Playing Dice with the Planet

Those running the Berkeley Earth Project were not scientists who felt that global warming was caused by human activity. However, changing your mind is a sign of intelligence, where the change is the result of new discoveries or new ideas. The lead scientist involved in the Berkeley Earth Project, Professor Muller, now thinks that there is a very large probability that global warming is caused by human activity.

The Berkeley Earth Project team have reported a new estimate of the average earth surface land temperature for the period from 1753 to 2011. They used a larger sample of weather stations that has been previously used. Their findings (which are not yet per reviewed) are:-

1. The land temperature rise from the 1950s decade to the 2000s decade is 0.87 ± 0.05 ºC (95% confidence)

2. Both maximum and minimum daily temperatures have increased during the last century. Diurnal variations decreased from 1900 to 1987, and then increased.

3. The period of 1753 to 1850 is marked by sudden drops in land surface temperature that coincide with known volcanism. This volcanism, combined with anthropogenic effects can account for much of the variation in the land surface temperature record.

Of course it is rather crude to try and reconstruct earth temperatures before times when we have accurate and extensive measurements. Ultimately, this is guesswork, albeit highly sophisticated guesswork of a scientific and logical kind. It is not proof.

The interesting thing about this latest research is that how all the studies show that the warming trends become uncontroversial from one study to the next as the time line develops, regardless of whose study you use, and whether you use one year averages or ten year averages.
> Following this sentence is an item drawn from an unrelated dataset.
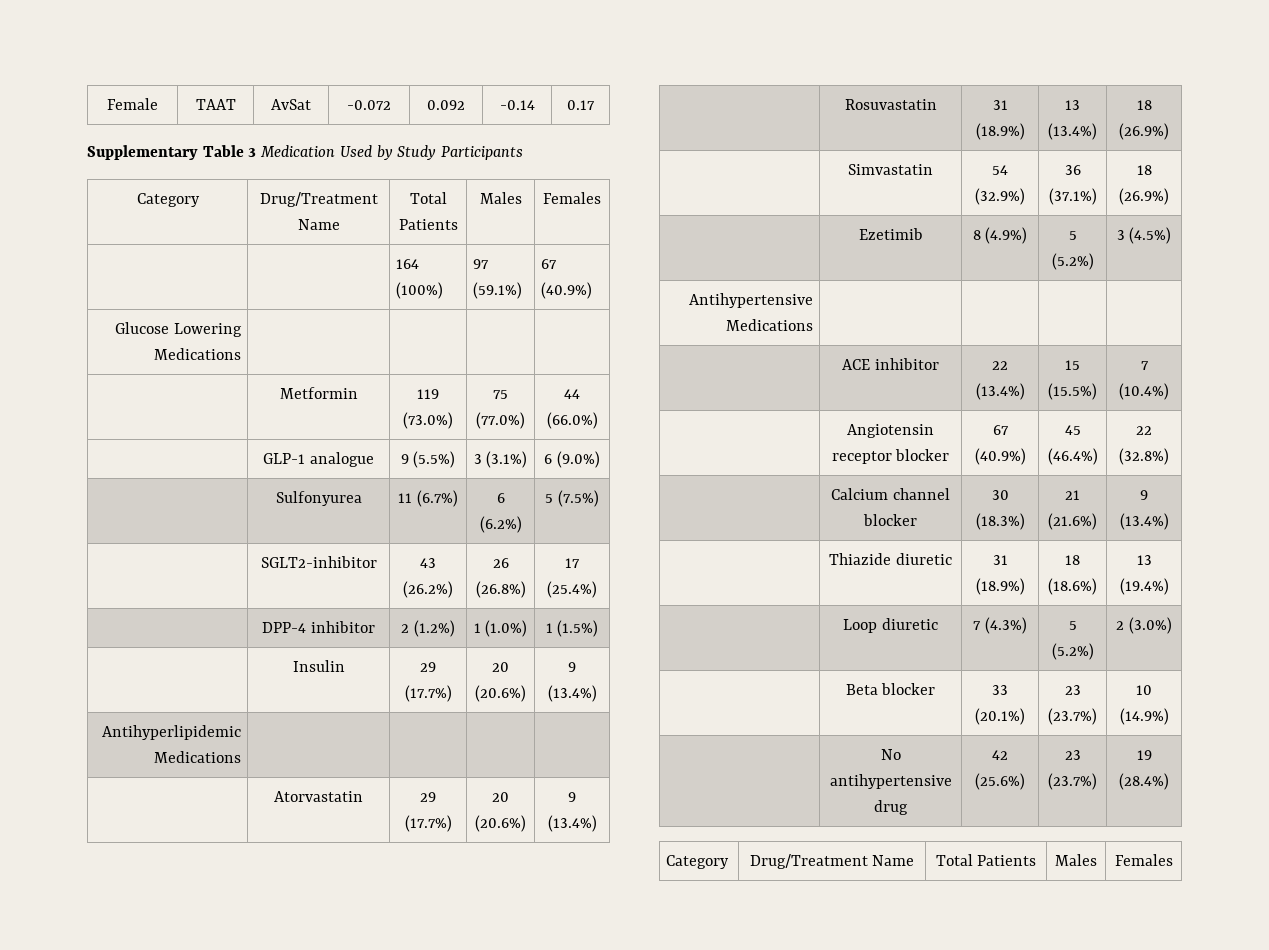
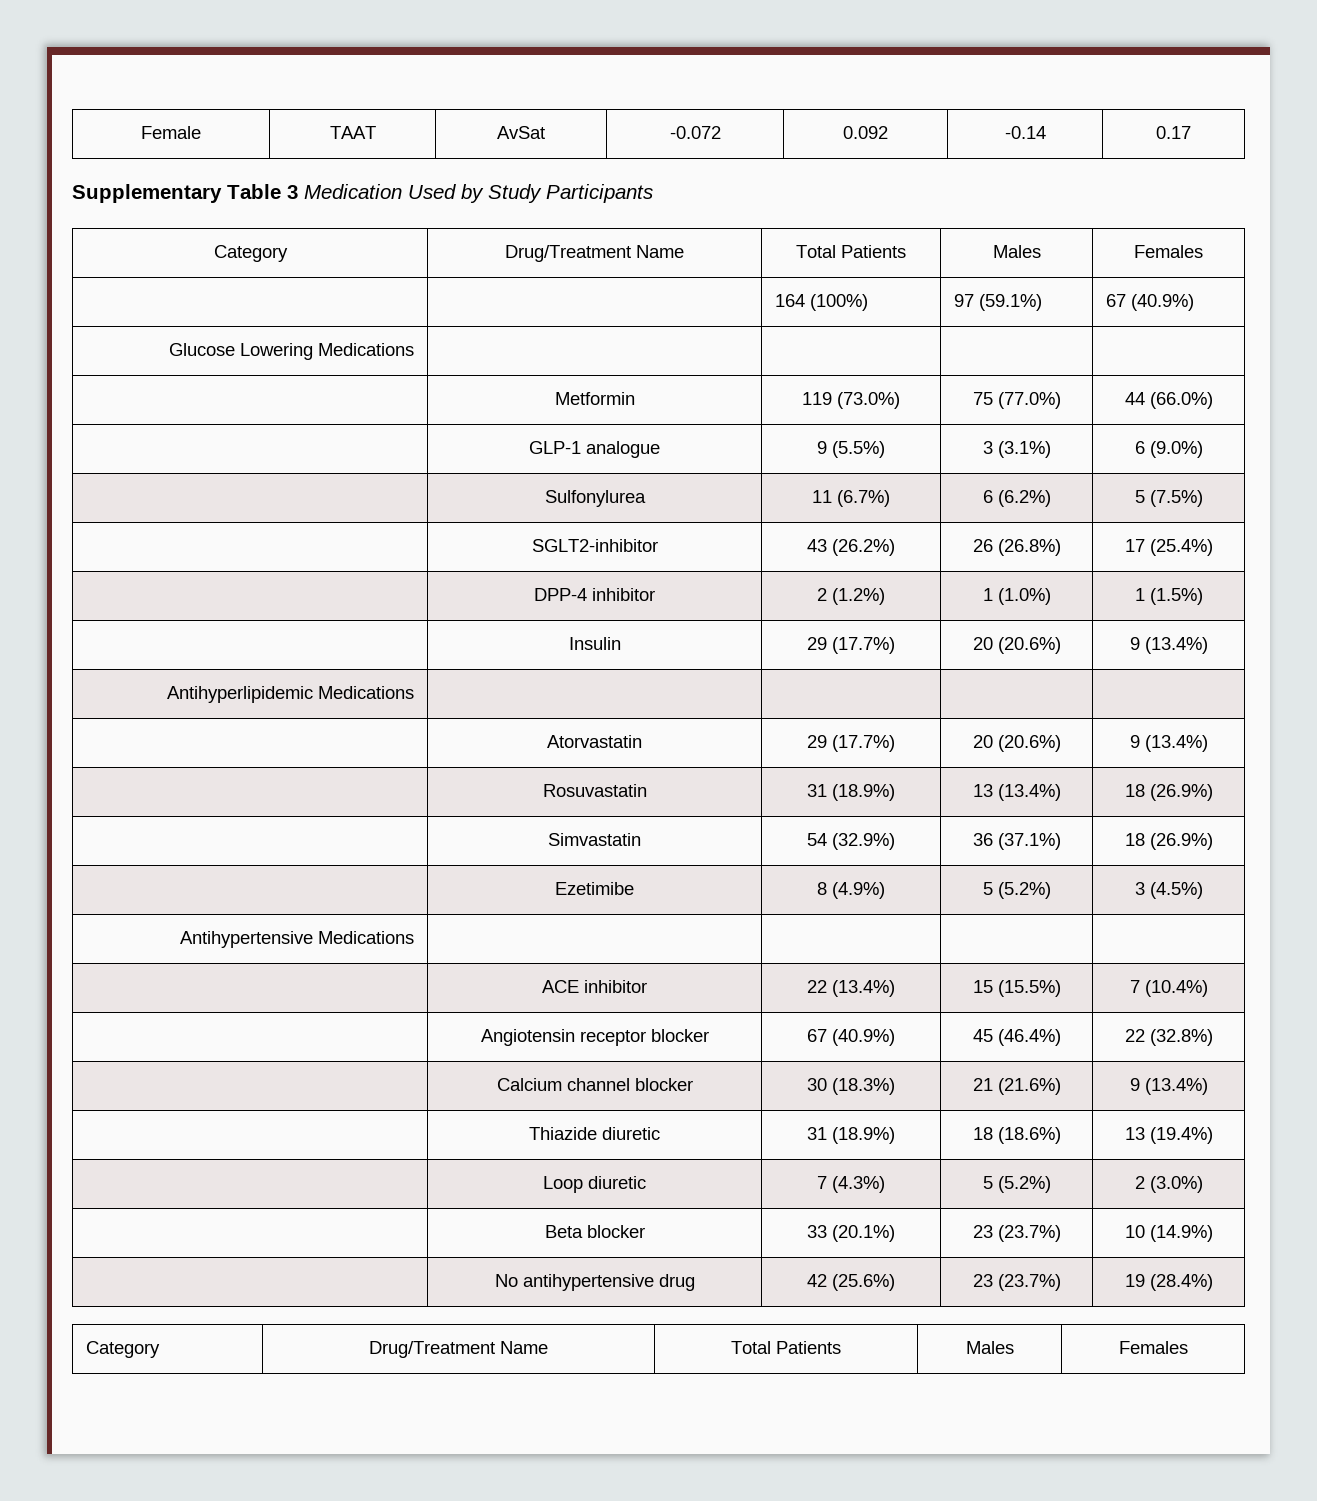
[275,491,362,506] Sulfonyurea -> [544,490,646,507] Sulfonylurea
[858,228,923,240] Ezetimib -> [555,882,634,895] Ezetimibe

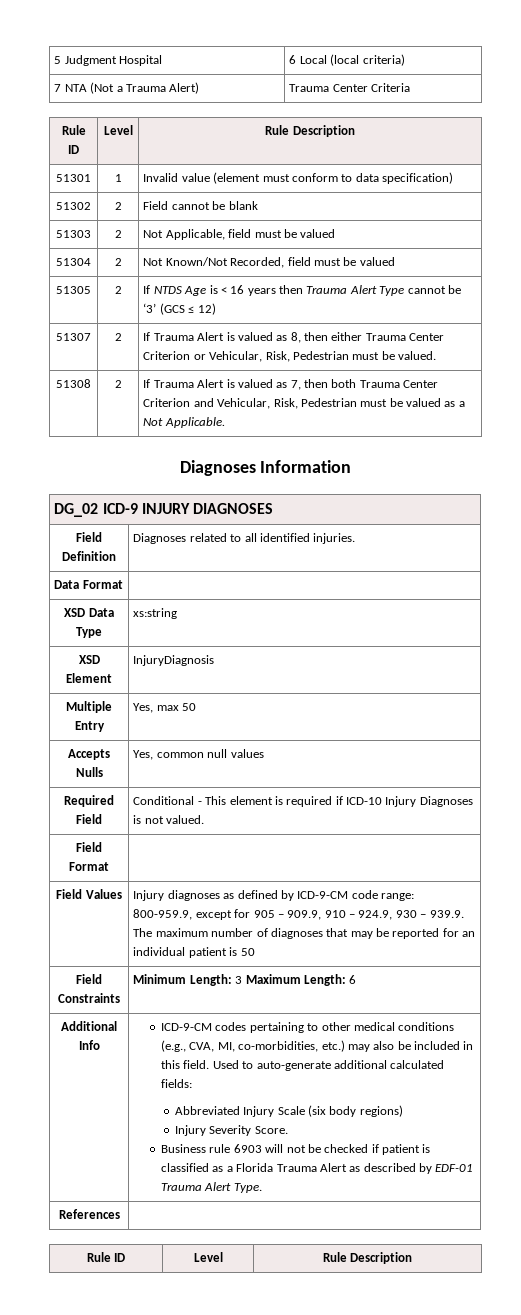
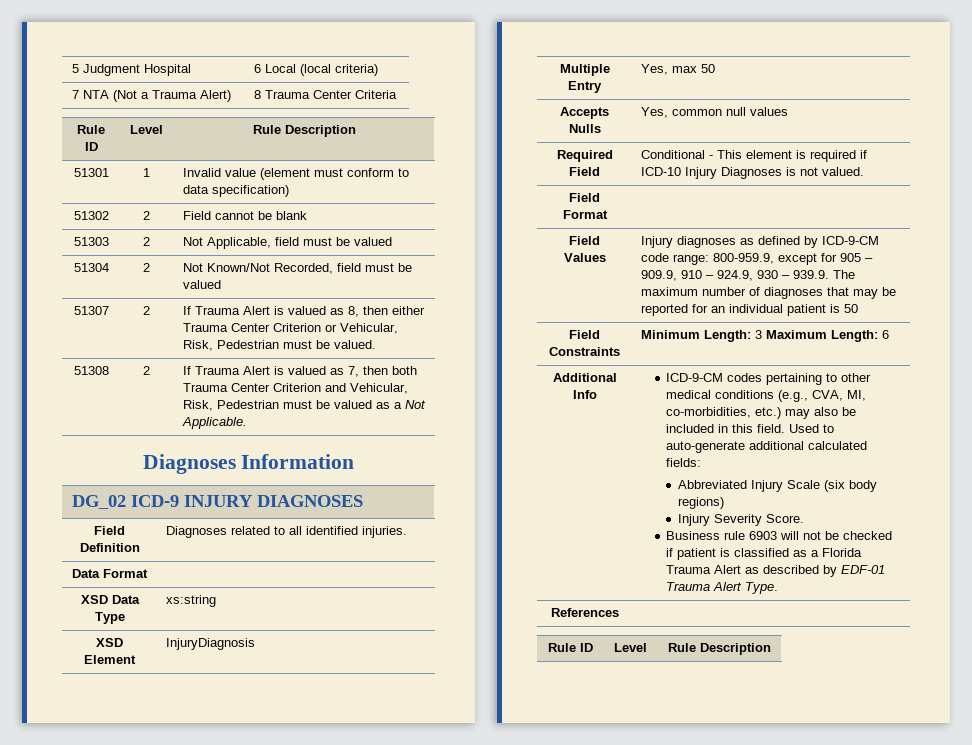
(200, 88) none -> [253,90,261,99] 8
[56,286,91,294] [114,286,122,294] [143,285,461,296] [143,303,216,315] // 51305 | 2 | If NTDS Age is < 16 years then Trauma Alert Type cannot be ‘3’ (GCS ≤ 12) -> (221, 284) none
The graphs attached to the Berkeley paper illustrate this clearly. (

Not every scientist thinks that there is value in the latest Berkeley paper, notwithstanding some of those involved in producing it having undergone a Pauline type conversion. Professor Curry of the Georgia Institute of Technology regards the Berkeley study as over simplistic, which the authors of the Berkeley study seem to accept. The study does use simple proxies as part of its methodology, but presumably because there is little reliable data.

So for some the new study simply creates new arguments. It does not, as far as some scientists are concerned, even add meaningful evidence that a global warming trend exists. Albert Einstein once proclaimed that God does not play dice with the Universe. The famous retort was “Albert, stop telling God what to do”.

Climate change is not a universal concept but a theory that is based on the known laws of physics and the known data. In all probability it exists and in all probability it is caused by humans. In less expansive terms to those used by Einstein, humans are playing dice with the planet, but there is no one to tell them what to do, and no one to say “stop it”.